I am happy to say that my local library has a copy of all of your books, and I have been diligantly reading they as quickly as I can while getting the information. I have been disapointed to find that there is very little debate on the subject of god's existance is regards to judaesm. It is largely tagged on as an afterthought to arguement against christians. I have independently noticed that the Talmud (code of laws) uses proof texts from the bible which are taken out of context and have their meanings reversed, and have seen the contradictions in the bible myself. I would like to find books, on both sides of the issue, debating god in the context of Judaesm. Do you have any suggestions? If not, I hope that you will write one yourself. If you do, I promise that I will be staying up all night in front of the local book shop waiting for it to arrive.

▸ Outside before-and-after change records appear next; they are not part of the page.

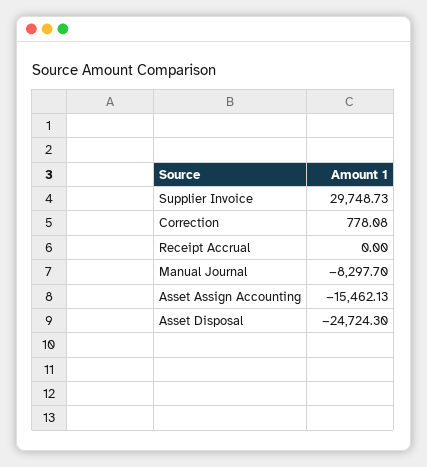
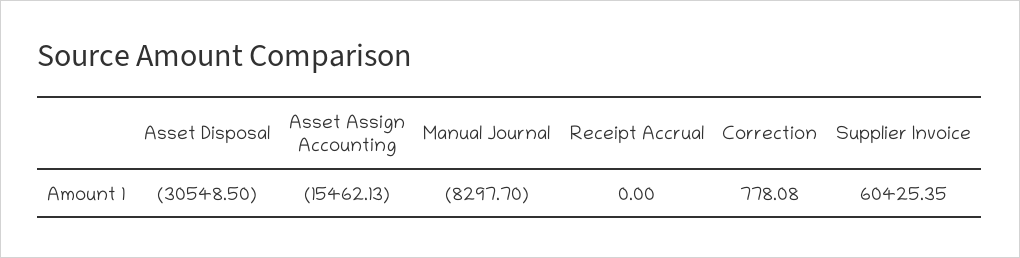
  {
-   "Supplier Invoice": 29748.73,
+   "Supplier Invoice": 60425.35,
    "Correction": 778.08,
    "Receipt Accrual": 0,
    "Manual Journal": -8297.7,
    "Asset Assign Accounting": -15462.13,
-   "Asset Disposal": -24724.3
+   "Asset Disposal": -30548.5
  }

In addition to your books and debates, I have found the website to be an incredible source of pride for me as an athiest. Though it has plenty of fallacies, and its tone is not quite as professional as yours, it showed me that I am not alone as an athiest.

Another major part of my conversion, was the acceptance of my choice by the people around me. My girlfriend, about whom I care deeply, is a believer, and an observant one. She knows that I do not share her belief, and will not answer the phone of a saturday or holiday, but is otherwise indiffernt. I hold on to my beliefs, and she keeps hers. I have no desire to 'convert' her.

Being born into a religious family, I am certainly indoctrinated. I find it diffictult to see issues regarding Israel and the middle east clearly, but like issues of god, I try to be objective in the way I examine the evidance.

Overall, I would like to thank you Professor Dawkins, for telling me that I can choose, and that I can be proud, and that I can be an athiest.